興福寺、眼鏡橋&長崎銀行本店〜長崎県長崎市〜
  Kofuku-ji (Buddhism temple) and Megane Bridge in Nagasaki City , Nagasaki Prefecture


 東明山興福寺は、日本初の黄檗宗(おうばくしゅう)の寺院。元々は1620(元和9)年に長崎と中国(明)を行き来する明の商人が航海安全を祈願して建てた小庵が起源と言われます。そして1654(承応3)年に、中国の高僧であった隠元禅師が長崎へ渡来し、興福寺住職として滞在。ここで、日本における黄檗宗の開祖となりました。

 現在、境内に残る建物の殆どは古建築で、その中心となる大雄宝殿は国指定重要文化財。黄檗宗は禅宗の一派なのですが、日本に合った形に姿を変えた臨済宗や曹洞宗と異なり、明の時代の様式を今に伝えているため、中国風のエキゾチックな建築群が見所です。

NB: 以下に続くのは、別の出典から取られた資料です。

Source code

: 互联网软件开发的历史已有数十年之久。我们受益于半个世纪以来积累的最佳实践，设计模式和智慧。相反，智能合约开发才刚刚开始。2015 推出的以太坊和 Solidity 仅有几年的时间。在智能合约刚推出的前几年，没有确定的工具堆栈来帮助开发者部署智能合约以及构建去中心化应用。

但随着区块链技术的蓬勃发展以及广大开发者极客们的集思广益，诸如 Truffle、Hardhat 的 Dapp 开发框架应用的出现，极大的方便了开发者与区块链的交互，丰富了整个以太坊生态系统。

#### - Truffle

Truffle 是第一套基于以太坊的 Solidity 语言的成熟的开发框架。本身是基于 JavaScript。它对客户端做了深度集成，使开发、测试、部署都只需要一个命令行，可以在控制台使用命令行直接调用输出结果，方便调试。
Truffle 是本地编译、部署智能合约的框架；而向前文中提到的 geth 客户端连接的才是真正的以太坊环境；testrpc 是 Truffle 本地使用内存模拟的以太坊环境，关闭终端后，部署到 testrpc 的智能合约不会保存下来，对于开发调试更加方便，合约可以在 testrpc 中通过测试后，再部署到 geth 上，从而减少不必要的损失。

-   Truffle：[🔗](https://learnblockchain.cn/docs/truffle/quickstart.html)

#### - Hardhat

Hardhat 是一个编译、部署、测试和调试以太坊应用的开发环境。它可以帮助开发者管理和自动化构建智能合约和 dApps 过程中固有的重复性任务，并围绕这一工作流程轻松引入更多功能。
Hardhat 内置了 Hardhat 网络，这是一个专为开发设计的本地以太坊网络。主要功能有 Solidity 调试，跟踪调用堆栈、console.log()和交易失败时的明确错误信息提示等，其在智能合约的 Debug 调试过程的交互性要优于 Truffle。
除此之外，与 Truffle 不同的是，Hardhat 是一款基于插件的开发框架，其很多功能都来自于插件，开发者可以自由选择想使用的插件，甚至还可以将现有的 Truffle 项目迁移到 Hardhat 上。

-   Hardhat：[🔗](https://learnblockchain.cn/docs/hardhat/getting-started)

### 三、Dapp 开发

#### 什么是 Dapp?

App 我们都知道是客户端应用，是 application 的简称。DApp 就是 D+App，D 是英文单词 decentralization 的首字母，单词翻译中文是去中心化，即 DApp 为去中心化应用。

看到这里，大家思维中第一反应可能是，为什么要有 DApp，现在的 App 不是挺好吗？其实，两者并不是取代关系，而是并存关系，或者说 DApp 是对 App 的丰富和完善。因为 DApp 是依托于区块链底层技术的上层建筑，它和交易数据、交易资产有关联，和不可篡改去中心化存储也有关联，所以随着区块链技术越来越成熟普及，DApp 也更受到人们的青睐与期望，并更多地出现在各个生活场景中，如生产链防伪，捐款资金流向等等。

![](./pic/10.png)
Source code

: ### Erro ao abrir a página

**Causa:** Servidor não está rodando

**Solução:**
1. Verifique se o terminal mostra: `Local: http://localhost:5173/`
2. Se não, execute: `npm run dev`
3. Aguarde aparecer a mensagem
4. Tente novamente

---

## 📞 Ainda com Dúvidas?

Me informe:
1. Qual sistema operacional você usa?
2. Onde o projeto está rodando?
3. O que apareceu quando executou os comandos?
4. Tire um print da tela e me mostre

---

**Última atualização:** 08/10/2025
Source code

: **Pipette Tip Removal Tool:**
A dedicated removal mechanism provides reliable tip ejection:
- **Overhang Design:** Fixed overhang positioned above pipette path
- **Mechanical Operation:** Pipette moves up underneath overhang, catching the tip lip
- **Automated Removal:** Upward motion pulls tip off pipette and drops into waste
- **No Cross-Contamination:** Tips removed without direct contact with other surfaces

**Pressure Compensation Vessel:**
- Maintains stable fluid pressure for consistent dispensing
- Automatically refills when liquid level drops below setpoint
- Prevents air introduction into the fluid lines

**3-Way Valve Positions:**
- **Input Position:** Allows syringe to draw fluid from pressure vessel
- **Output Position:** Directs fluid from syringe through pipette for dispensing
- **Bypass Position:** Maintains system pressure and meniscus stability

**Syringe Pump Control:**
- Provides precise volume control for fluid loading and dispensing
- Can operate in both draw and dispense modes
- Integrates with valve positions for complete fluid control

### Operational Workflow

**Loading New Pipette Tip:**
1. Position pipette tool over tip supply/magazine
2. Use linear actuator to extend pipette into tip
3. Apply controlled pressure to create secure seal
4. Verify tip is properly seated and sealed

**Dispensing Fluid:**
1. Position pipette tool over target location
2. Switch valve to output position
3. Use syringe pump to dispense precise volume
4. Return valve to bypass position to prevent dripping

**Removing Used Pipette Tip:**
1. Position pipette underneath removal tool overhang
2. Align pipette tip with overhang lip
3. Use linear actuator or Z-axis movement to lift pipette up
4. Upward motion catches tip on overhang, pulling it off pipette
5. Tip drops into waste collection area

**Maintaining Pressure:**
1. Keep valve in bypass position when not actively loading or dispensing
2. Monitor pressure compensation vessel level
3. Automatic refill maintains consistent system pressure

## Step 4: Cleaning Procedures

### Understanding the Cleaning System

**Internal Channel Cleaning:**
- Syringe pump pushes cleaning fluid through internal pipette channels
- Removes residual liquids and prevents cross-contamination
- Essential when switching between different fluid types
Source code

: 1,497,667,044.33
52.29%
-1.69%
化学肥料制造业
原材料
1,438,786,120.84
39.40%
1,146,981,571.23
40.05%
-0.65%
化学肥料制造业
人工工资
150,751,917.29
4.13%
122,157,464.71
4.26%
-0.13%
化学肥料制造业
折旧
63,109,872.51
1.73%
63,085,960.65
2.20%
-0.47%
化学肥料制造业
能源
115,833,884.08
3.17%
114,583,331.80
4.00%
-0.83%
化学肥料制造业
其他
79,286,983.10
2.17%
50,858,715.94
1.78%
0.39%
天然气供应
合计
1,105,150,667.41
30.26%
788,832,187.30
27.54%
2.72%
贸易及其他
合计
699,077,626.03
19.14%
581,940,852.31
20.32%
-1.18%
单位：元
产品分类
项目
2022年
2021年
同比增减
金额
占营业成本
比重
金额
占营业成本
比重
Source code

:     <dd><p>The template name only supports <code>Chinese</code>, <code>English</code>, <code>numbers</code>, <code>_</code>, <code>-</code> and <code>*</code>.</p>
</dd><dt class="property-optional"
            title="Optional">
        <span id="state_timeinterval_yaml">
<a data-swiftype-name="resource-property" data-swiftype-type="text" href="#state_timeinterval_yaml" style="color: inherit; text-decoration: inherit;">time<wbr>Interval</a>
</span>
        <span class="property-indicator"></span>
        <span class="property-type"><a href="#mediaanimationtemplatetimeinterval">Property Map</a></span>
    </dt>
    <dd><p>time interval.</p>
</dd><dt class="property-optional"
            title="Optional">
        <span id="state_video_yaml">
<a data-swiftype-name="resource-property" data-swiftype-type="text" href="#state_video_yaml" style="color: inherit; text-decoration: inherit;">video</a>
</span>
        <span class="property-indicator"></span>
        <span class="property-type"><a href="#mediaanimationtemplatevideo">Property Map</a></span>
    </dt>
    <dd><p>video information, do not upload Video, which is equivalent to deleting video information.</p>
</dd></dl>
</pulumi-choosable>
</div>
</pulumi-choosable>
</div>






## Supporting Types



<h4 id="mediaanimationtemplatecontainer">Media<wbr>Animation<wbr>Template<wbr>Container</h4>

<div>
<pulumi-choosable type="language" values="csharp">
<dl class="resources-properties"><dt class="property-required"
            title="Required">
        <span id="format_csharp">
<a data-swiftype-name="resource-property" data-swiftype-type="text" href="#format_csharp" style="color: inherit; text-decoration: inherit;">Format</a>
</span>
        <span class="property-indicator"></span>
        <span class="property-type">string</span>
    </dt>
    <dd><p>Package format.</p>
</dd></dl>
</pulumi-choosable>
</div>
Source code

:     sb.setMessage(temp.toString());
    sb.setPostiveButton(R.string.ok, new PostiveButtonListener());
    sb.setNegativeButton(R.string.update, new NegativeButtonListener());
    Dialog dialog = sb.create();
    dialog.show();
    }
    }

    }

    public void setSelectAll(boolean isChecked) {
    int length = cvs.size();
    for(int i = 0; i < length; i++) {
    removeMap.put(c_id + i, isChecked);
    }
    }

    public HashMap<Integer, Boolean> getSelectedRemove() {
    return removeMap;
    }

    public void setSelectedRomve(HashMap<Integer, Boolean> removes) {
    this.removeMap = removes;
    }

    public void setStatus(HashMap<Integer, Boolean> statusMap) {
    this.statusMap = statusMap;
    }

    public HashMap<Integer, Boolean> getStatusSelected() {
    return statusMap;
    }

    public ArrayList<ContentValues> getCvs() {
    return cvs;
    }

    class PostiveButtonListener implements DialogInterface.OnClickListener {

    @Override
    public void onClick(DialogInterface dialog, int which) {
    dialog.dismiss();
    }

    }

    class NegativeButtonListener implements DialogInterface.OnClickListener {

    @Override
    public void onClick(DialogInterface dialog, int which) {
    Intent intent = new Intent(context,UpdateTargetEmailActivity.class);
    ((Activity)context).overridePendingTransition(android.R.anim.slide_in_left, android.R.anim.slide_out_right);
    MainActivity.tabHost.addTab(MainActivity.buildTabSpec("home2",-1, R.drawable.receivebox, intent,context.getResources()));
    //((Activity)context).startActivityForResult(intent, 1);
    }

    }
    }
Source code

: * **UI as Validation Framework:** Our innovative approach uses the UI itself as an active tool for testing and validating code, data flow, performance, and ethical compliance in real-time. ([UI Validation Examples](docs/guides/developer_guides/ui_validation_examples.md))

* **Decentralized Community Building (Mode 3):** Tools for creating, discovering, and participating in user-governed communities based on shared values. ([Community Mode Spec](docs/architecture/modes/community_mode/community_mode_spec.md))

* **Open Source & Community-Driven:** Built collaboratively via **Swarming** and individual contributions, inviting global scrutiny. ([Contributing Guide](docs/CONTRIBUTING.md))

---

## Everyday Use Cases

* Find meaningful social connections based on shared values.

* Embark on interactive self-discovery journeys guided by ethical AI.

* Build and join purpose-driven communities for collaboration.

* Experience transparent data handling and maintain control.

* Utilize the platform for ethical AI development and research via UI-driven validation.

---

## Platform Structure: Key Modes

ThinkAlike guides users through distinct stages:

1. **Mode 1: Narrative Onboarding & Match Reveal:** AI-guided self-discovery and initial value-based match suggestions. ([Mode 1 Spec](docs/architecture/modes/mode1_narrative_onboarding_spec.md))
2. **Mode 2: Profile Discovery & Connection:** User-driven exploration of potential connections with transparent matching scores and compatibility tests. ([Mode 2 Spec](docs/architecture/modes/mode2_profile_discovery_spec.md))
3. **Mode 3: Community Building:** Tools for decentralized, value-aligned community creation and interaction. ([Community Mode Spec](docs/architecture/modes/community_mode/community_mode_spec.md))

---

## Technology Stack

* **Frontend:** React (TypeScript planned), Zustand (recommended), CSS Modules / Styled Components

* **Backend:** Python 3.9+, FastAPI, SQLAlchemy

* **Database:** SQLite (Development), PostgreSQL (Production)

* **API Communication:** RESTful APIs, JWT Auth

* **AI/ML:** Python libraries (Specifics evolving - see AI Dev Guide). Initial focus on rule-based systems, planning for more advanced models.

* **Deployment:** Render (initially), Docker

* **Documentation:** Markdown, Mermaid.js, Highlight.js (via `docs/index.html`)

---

 また、近くにある日本最古の石橋である眼鏡橋を架設したのは、興福寺の第2代默子如定(もくすにょじょう)禅師。さらに眼鏡橋の近くにある近代建築、長崎銀行本店の3つをご紹介したいと思います。
(解説&撮影:裏辺金好)  

▼MAP

▼アクセス
長崎電気軌道公会堂前電停より徒歩

▼関連サイト
東明山興福寺公式サイト



山門 【長崎県有形文化財】
1690(元禄3)年築。初代の門が長崎大火で焼失したために再建したもので、
和風様式を基調にしながら赤色に塗られているのが特徴。


大雄宝殿 【国指定重要文化財】
1883(明治16)年築。本堂を大雄宝殿と呼ぶのは釈迦(大雄)を本尊として祀ることに由来します。


大雄宝殿 【国指定重要文化財】
外観は中国風。丸い窓など独特な形状です。


大雄宝殿 【国指定重要文化財】


鐘鼓楼 【長崎県有形文化財】
1691(元禄4)年築。1730(享保15)年に日本人棟梁が修築したのをはじめ、度々修築。


三江会所門 【長崎県有形文化財】
 三江とは中国の江南、浙江、江西のこと。1868(明治元)年に三江出身の中国人たちが、三江出身者の霊をまつる三江祠堂、次いで明治13年に三江会所という集会所を興福寺内に建てましたが、原爆により大破し、現在は門が残るのみです。


三江会所門 【長崎県有形文化財】

三江会所門内部にて「唐人さんの寝棺」
往時の中国人社会では生前に自分達の棺桶を用意して、寝室に立てかけておくのが慣わしでした。

中島聖堂遺構大学門 【長崎県有形文化財】
長崎聖堂(通称・中島聖堂)は東京の湯島聖堂、佐賀県の多久聖堂と並んで、日本三聖堂のひとつだったもの。
明治初年に廃滅し、門は1959(昭和34)年にここに移築されました。

旧唐人屋敷門 【国指定重要文化財】
建築年代は不明(1784年以降か)。現存する唯一の唐人屋敷の遺構。

寺町の様子
この周辺は寺が多く、寺町と呼ばれています。

深祟寺

眼鏡橋 【国指定重要文化財】
1634(寛永11)年、興福寺の2代目住職、黙子如定(もくすにょじょう)が架けたもので日本初の石造りアーチ橋。
度々水害に見舞われ破損しますが、そのたびに修復されてきました。


眼鏡橋 【国指定重要文化財】

旧・長崎無尽(現・長崎銀行本店)
1924(大正13)年築。眼鏡橋から真っ直ぐ、長崎電気軌道の線路沿いに歩くと現れる銀行建築です。